*READING PASSAGE*:
A year later in “Dark Passage” Bogart played an escaped convict. We see the film through the character’s eyes until about halfway through, when he undergoes plastic surgery and emerges looking like, well, Humphrey Bogart.

Neither film works all that well.

Here writer/director Ross resurrects the technique and the results are simultaneously satisfying and unsettling.

The plot is fairly straightforward.  Elwood, a black teenager in Civil Rights-era Florida, is on his way to college when he hitches a ride in what turns out to be a stolen car.  He ends up sentenced to spend the next few years in the Nickel Institute.

Ethan Herisse, Brandon Wilson

Elwood’s early life — including the influence of his doting grandmother (Aunjanue Ellis-Taylor) — is depicted in a cataract of kaleidoscopic images.The effect is breathless yet lyrical, with editing (by Nicholas Monsour) that gives the entire film a sort of life-is-flashing-before-your eyes staccato sensation.

When the film began I assumed this creative but challenging approach would be retired after an opening sequence.  But  no…it’s there for the duration. 

“Nickel Boys” is  unique in that we almost never get a scene with a conventional beginning, middle and end. Rather we get snippets of scenes zapping by, and from these threads we have to assemble a tapestry.

If you can’t handle it (and many viewers won’t be able to) this movie will drive you nuts.

Teenage Elwood is played by Ethan Herisse, whose voice we hear but whom we rarely see (unless there’s a mirror in the room).

Since he’s black Elwood resides in a segregated wing of Nickel.  He and his fellow inmates must attend class, but the administration puts more emphasis on putting them to work, either on the grounds or hired out to local farmers and homeowners. (The parallels to slavery are unmistakeable.)

The bookish, utterly inoffensive Elwood also discovers that physical brutality — torture, in fact — is part of the curriculum.  One of the white teachers, Spencer (Hamish Linklater), is particularly fond of taking boys to the “white house,” a cottage on the edge of the property where their screams will not disturb the sleep of others.

Aunjanue Ellis-Taylor

Periodically a boy will vanish.  The teachers will claim he ran away, but there are little mounds of dirt on the grounds that look an awful lot like graves.

All this is filtered through Elwood’s relationship with another boy, Turner (Brandon Wilson).  Turner is as cocky as Elwood is retiring, but they watch each other’s backs.

*DATA EXTRACT*:

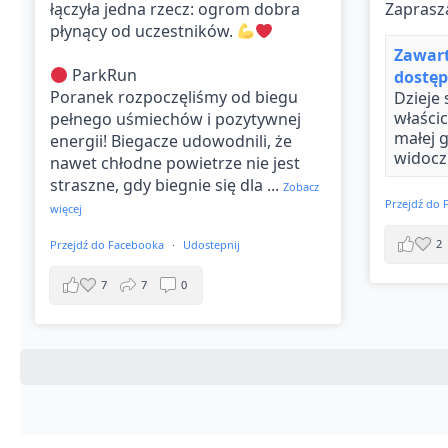
łączyła jedna rzecz: ogrom dobra
Zaprasz
płynący od uczestników.
Zawart
ParkRun
dostę
Poranek rozpoczęliśmy od biegu
Dzieje 
właścic
pełnego uśmiechów i pozytywnej
małej g
energii! Biegacze udowodnili, że
widocz
nawet chłodne powietrze nie jest
straszne, gdy biegnie się dla
...
Zobacz
Przejdź do
więcej
2
Przejdź do Facebooka
·
Udostepnij
7
7
0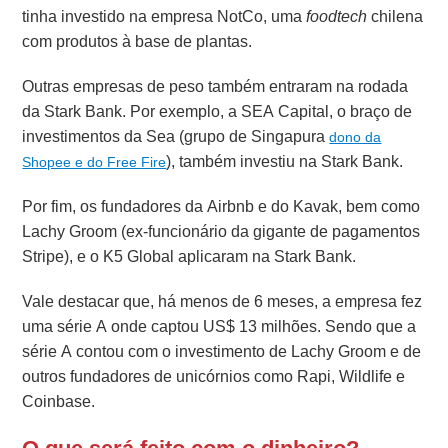
tinha investido na empresa NotCo, uma
foodtech
chilena
com produtos à base de plantas.
Outras empresas de peso também entraram na rodada
da Stark Bank. Por exemplo, a SEA Capital, o braço de
investimentos da Sea (grupo de Singapura
dono da
), também investiu na Stark Bank.
Shopee e do Free Fire
Por fim, os fundadores da Airbnb e do Kavak, bem como
Lachy Groom (ex-funcionário da gigante de pagamentos
Stripe), e o K5 Global aplicaram na Stark Bank.
Vale destacar que, há menos de 6 meses, a empresa fez
uma série A onde captou US$ 13 milhões. Sendo que a
série A contou com o investimento de Lachy Groom e de
outros fundadores de unicórnios como Rapi, Wildlife e
Coinbase.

*TASKS FOR THIS EXERCISE*:
• a. Answer these questions from the film review:
(i) What kind of character did Bogart play in "Dark Passage"?
(ii) Who did the editing on "Nickel Boys"?
(iii) Where does the "white house" stand?
• b. Print the part of the film review word for word, starting with "If you can’t" and going on through "sleep of others.".

*TASK RESULTS*:
• a.
(i) An escaped convict.
(ii) Nicholas Monsour.
(iii) On the edge of the property at the Nickel Institute.

• b.
If you can’t handle it (and many viewers won’t be able to) this movie will drive you nuts.

Teenage Elwood is played by Ethan Herisse, whose voice we hear but whom we rarely see (unless there’s a mirror in the room).

Since he’s black Elwood resides in a segregated wing of Nickel.  He and his fellow inmates must attend class, but the administration puts more emphasis on putting them to work, either on the grounds or hired out to local farmers and homeowners. (The parallels to slavery are unmistakeable.)

The bookish, utterly inoffensive Elwood also discovers that physical brutality — torture, in fact — is part of the curriculum.  One of the white teachers, Spencer (Hamish Linklater), is particularly fond of taking boys to the “white house,” a cottage on the edge of the property where their screams will not disturb the sleep of others.